The purity and youthful wisdom of M&S’ debut album Sigh No More (2009) – with such landmark tracks as “The Cave” and “Little Lion Man” — faded with the release of Babel (2012), a collection that polished the band’s signature raucous folk sound while easing towards a more mainstream audience. Wilder Mind appears to be just another step towards a sound that everyone likes, but also towards one that no one can love and deeply relate to.
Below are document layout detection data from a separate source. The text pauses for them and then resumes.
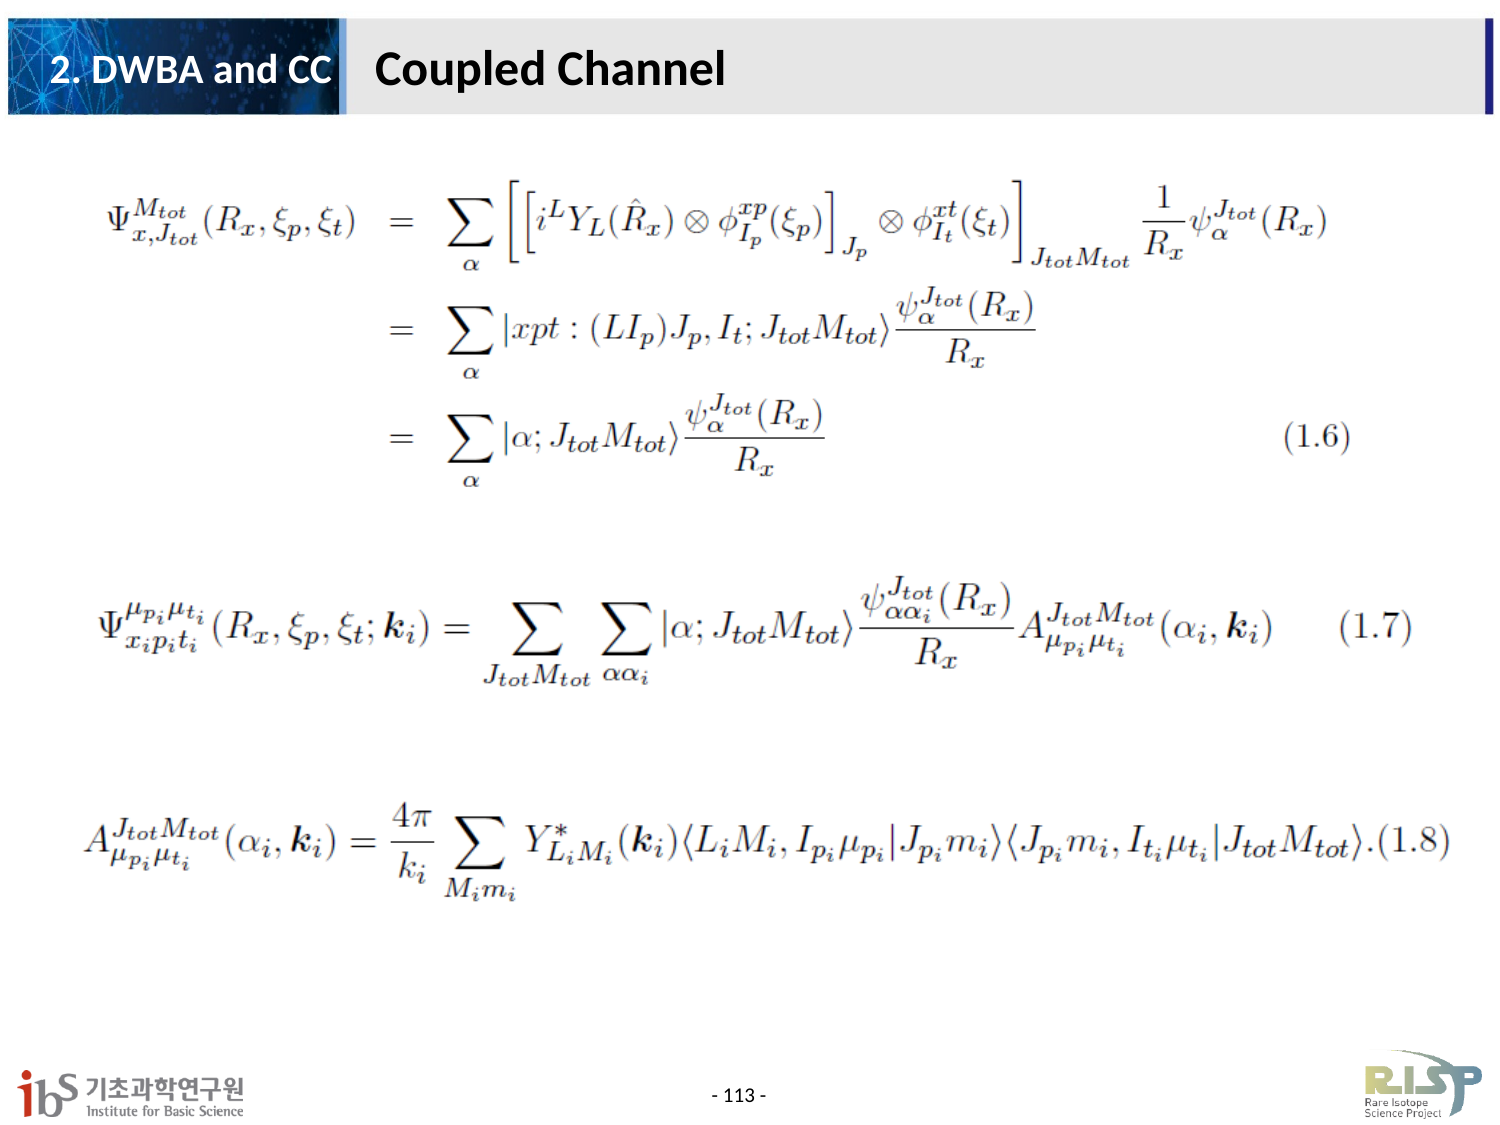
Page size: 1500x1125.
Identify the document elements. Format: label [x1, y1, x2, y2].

picture [58, 786, 1471, 919]
picture [2, 10, 1500, 130]
picture [1364, 1049, 1482, 1119]
picture [76, 153, 1371, 507]
picture [58, 563, 1442, 707]
picture [17, 1070, 243, 1117]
All this being said, Wilder Mind does find some redemption in its lyrics. As in the earlier albums, Marcus Mumford’s warm, gravelly voice pours soul into every line of guitar-backed poetry. The literary influence and rich, metaphorical imagery of the band’s prose is not lacking, and instead carries the same air of hopeless romanticism found in their earlier cult favorites. Though the intense four-part harmonies might be missing, the eloquence remains with lines like, “Beholden now I find myself awake / Waiting on the edge again” (“Wilder Mind”) and, “Eyes with a fire, unquenched, by peace / Curse the beauty, curse the queen” (“Monster”).

If you have until now believed Mumford & Sons to be a whiny, overtly hipster coterie of country revivalists, Wilder Mind is quite possibly for you. As for the rest of us, our pining for Winston’s banjo can only be described by the last line of the album’s title track — “But I thought we believed in an endless love.”